[Opening ENTRIES SHOWN section]
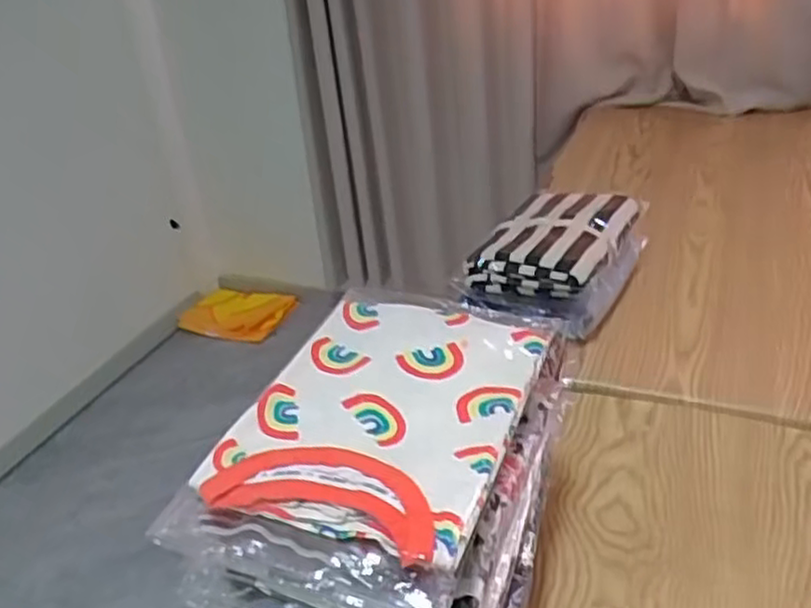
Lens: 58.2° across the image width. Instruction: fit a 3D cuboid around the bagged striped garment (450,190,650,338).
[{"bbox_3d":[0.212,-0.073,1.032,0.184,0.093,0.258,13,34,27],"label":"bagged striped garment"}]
[Closing ENTRIES SHOWN section]
[Opening ENTRIES SHOWN section]
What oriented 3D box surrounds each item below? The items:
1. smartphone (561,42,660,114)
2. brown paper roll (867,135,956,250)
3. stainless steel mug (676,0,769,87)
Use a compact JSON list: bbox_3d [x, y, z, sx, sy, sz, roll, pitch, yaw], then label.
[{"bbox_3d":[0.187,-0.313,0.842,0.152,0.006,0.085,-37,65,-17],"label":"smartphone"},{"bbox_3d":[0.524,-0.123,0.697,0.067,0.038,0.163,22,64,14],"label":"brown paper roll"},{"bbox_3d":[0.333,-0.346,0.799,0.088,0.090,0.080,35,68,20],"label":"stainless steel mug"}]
[Closing ENTRIES SHOWN section]
[Opening ENTRIES SHOWN section]
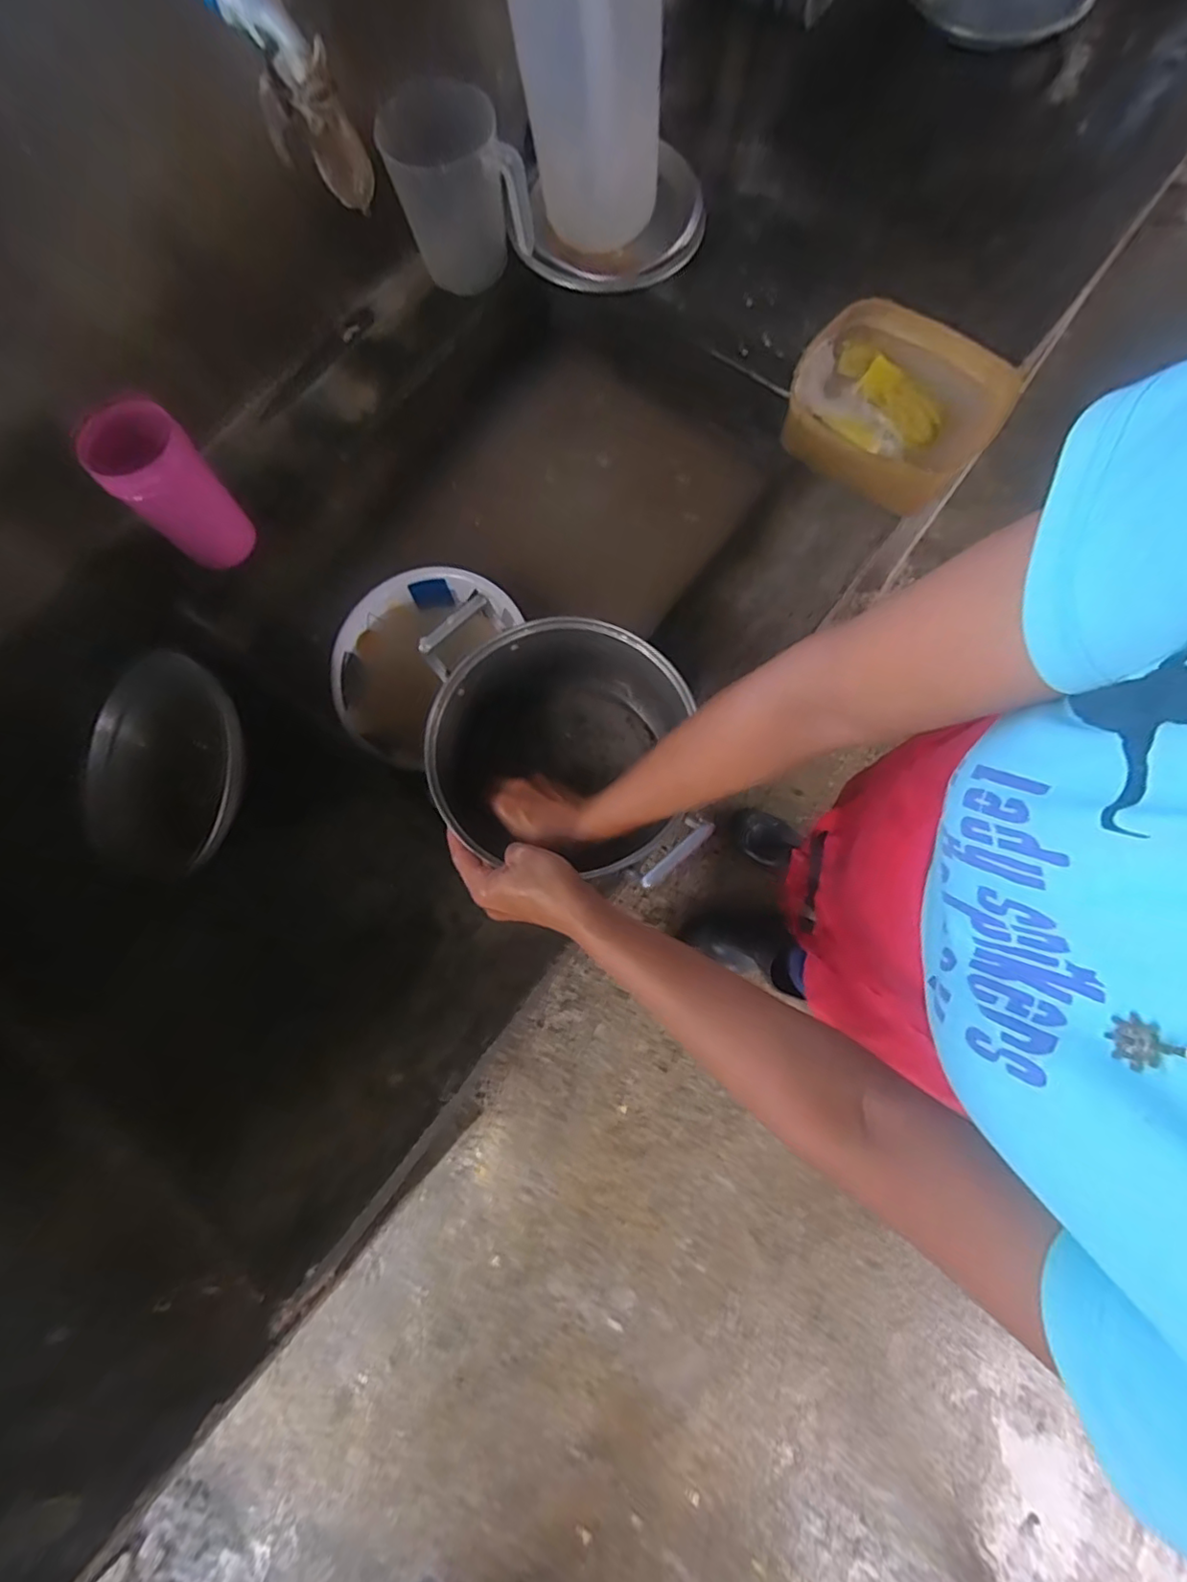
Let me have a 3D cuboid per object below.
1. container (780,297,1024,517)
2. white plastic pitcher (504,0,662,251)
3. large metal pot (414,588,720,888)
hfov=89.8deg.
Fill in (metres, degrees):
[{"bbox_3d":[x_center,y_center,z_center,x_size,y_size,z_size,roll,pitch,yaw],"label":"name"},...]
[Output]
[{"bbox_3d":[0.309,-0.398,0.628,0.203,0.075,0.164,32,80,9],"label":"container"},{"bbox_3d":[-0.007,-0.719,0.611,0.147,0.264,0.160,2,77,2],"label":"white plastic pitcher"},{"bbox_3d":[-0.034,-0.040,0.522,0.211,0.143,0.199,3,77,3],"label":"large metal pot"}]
[Closing ENTRIES SHOWN section]
> **WHAT THE TASK ASKS**
Scan the lines above for "2. brown paper roll (867,135,956,250)" and for "3. stainless steel mug (676,0,769,87)". Repeat exactly the line holding each of them and every line in between.

> **EXERCISE RESULT**
2. brown paper roll (867,135,956,250)
3. stainless steel mug (676,0,769,87)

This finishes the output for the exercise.